- [Set of tasks]
• 1. Using the book review, answer these:
(a) Where is Jean Galbraith a Professor of Law?
(b) What is the title of Harold Hongju Koh's new book?
(c) What does the book review say remains mostly in place despite the toll on U.S. foreign policy and the world?
• 2. Can you repeat everything in the book review from "What is the" down to "defending this order."?

- [Reading text]

Trump vs. International Law: Reflections on the “Scorecard,” Transnational Legal Process and the Paris Agreement

Trump vs. International Law: Reflections on the “Scorecard,” Transnational Legal Process and the Paris Agreement

[Jean Galbraith is a Professor of Law at the University of Pennsylvania Law School.]

What is the Trump Administration doing to U.S. foreign policy and more generally to the world? In his new book, The Trump Administration and International Law, Harold Hongju Koh tackles this question in a way that manages to be both deep and accessible, a scholarly accounting and an activist horn call. His answer is grim but not devoid of hope. President Trump’s impulsive behavior, strongman instincts, and emphasis on disengagement have taken a considerable toll on both U.S. foreign policy and the world, but the underlying global superstructure remains mostly in place. The Trump Administration is malevolence tempered not so much by incompetence (although there is that too) as by the centrality of the international legal order to U.S. foreign policy and by a many-pronged resistance that is defending this order.

- [Data listing]
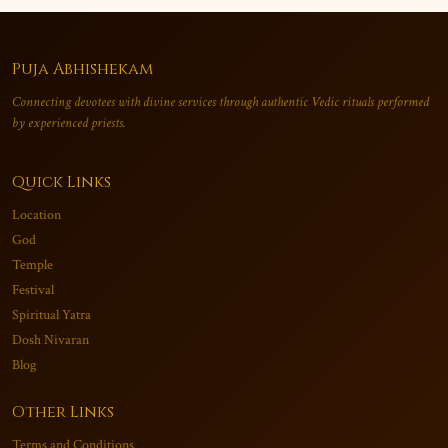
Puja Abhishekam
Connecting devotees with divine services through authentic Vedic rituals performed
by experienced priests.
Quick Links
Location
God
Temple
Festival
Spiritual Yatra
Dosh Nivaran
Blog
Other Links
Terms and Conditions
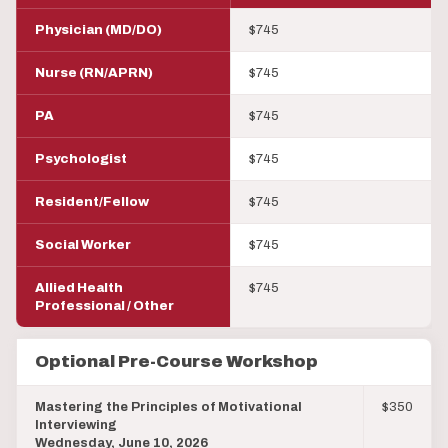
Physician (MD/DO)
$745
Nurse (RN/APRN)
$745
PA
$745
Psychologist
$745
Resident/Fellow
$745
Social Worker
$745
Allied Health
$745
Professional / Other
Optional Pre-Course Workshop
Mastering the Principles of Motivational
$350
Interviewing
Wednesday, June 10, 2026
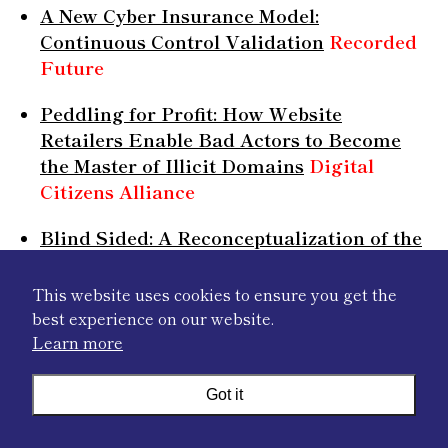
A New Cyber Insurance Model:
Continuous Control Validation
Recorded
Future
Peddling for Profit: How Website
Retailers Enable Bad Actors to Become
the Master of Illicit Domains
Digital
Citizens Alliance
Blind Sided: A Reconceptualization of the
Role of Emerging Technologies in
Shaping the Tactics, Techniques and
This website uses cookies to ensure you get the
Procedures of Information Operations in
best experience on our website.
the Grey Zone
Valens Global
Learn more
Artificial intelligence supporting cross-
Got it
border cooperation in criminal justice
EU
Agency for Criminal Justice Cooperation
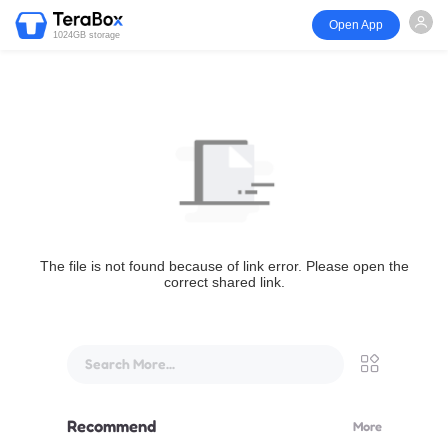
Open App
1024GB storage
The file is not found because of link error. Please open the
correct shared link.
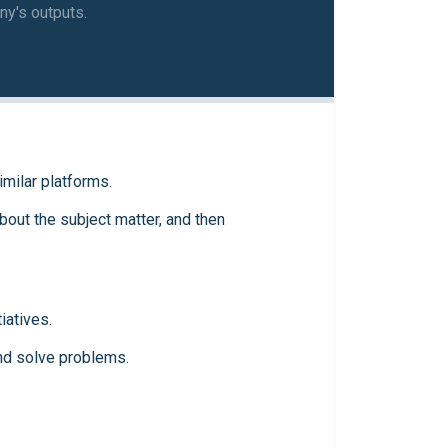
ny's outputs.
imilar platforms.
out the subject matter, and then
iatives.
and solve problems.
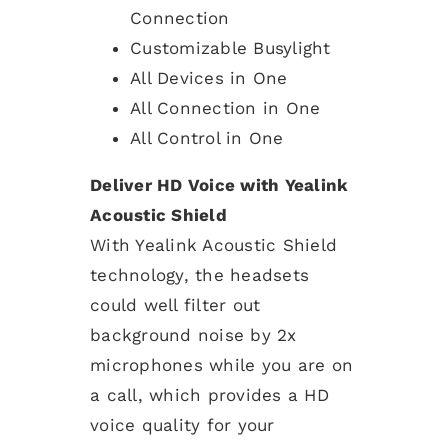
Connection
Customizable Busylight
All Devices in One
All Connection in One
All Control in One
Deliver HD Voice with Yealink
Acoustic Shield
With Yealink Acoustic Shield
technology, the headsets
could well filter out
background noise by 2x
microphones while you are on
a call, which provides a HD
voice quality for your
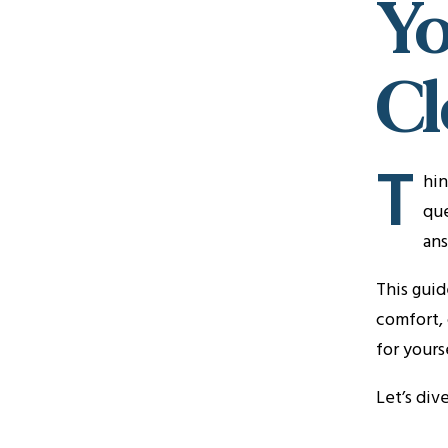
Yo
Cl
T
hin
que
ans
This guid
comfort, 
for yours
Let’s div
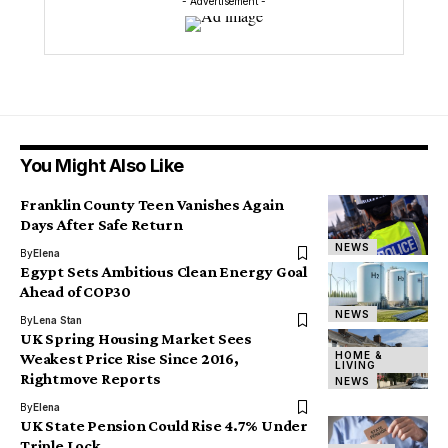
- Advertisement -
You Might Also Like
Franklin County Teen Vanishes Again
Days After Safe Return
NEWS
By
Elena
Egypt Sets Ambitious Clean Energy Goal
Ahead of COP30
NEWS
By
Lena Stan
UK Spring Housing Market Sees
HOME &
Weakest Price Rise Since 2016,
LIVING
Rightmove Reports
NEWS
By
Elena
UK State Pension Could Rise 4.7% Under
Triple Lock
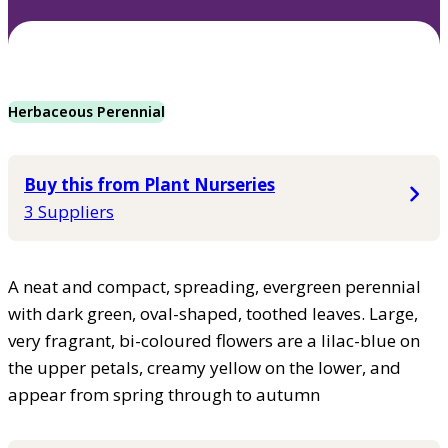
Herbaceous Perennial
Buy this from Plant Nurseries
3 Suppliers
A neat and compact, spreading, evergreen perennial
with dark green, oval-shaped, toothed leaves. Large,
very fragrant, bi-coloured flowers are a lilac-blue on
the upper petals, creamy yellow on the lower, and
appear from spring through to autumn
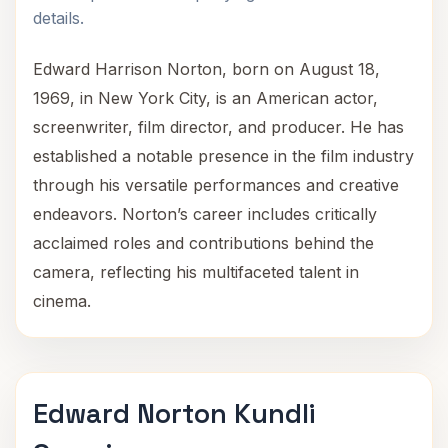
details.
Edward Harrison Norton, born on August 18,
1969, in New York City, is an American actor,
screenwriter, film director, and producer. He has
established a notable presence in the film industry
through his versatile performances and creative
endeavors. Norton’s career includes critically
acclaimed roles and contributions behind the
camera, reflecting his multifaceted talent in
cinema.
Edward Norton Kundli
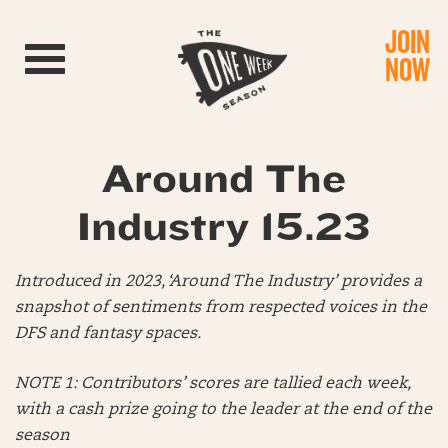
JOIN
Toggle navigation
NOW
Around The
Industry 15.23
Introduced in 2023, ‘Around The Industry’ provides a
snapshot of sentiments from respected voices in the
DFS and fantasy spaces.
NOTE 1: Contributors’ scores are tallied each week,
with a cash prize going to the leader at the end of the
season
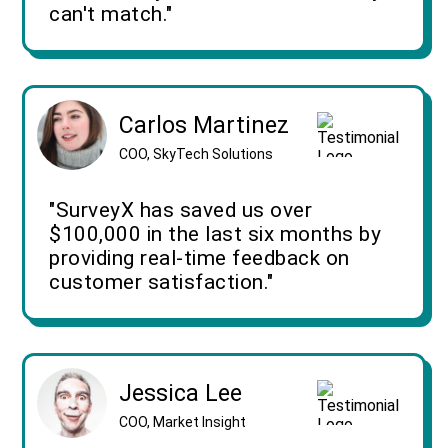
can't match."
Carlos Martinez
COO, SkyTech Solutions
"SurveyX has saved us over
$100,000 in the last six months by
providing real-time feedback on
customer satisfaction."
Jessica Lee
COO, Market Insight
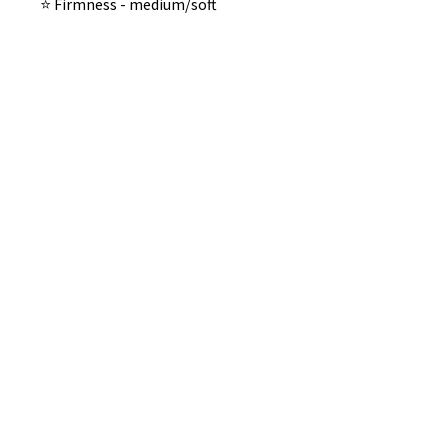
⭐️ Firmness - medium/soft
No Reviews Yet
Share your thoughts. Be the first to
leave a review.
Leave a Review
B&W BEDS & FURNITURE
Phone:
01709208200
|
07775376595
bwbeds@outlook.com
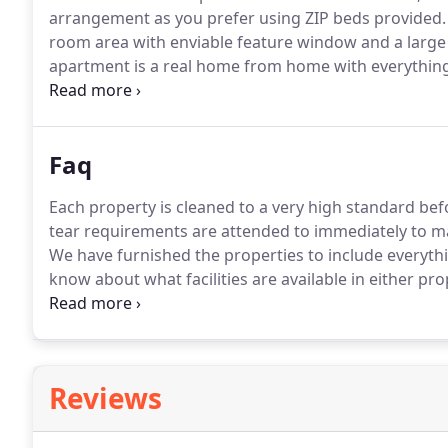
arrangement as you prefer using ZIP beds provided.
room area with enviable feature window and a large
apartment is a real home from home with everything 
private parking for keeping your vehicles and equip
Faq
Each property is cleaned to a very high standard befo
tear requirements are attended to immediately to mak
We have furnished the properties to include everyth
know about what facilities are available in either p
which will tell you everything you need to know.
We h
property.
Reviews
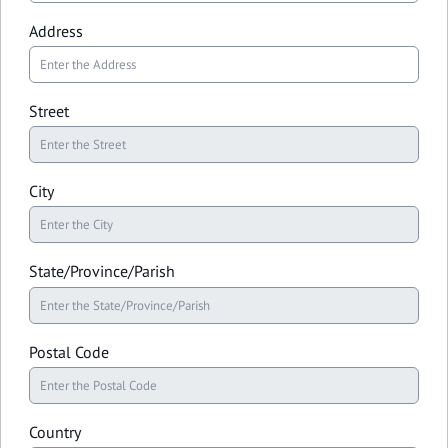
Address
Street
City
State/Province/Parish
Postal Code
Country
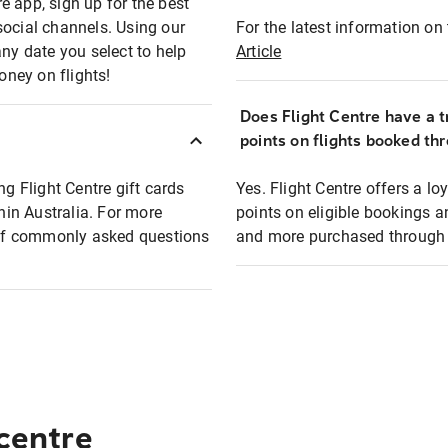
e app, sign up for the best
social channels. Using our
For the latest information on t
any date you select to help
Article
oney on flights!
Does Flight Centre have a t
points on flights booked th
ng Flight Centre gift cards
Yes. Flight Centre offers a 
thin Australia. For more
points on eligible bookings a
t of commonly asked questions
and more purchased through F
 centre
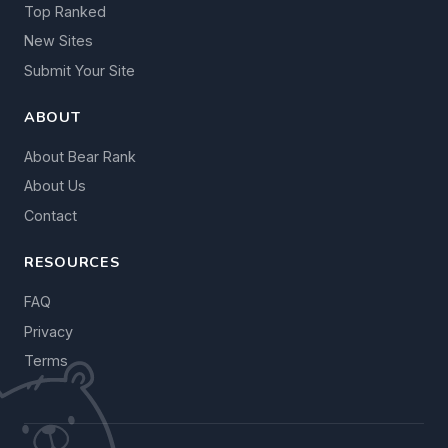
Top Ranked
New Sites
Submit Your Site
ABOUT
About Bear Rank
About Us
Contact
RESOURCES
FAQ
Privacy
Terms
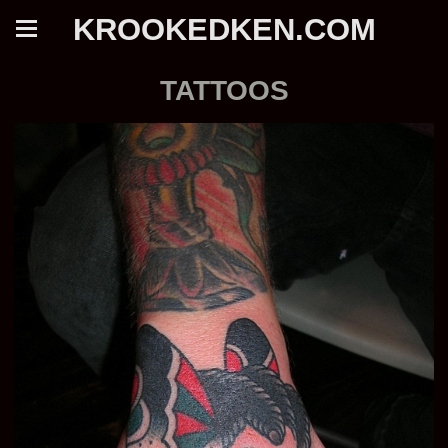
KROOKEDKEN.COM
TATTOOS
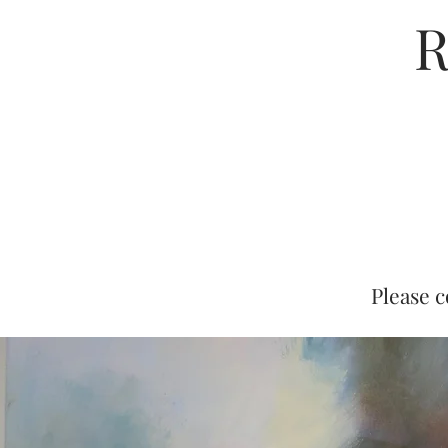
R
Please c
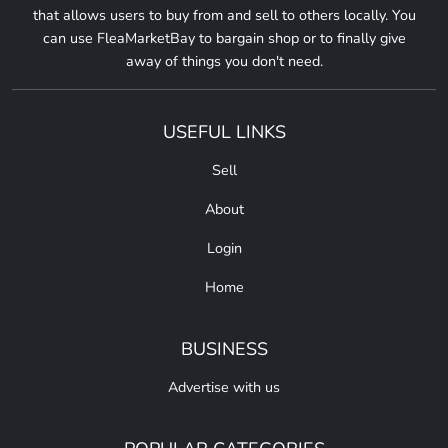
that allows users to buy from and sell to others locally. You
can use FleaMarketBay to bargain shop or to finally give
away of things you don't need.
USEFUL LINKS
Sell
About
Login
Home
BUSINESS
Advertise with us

- [Answers for the exercise]
• 1.
(a) The University of Pennsylvania Law School.
(b) The Trump Administration and International Law.
(c) The underlying global superstructure.

• 2.
What is the Trump Administration doing to U.S. foreign policy and more generally to the world? In his new book, The Trump Administration and International Law, Harold Hongju Koh tackles this question in a way that manages to be both deep and accessible, a scholarly accounting and an activist horn call. His answer is grim but not devoid of hope. President Trump’s impulsive behavior, strongman instincts, and emphasis on disengagement have taken a considerable toll on both U.S. foreign policy and the world, but the underlying global superstructure remains mostly in place. The Trump Administration is malevolence tempered not so much by incompetence (although there is that too) as by the centrality of the international legal order to U.S. foreign policy and by a many-pronged resistance that is defending this order.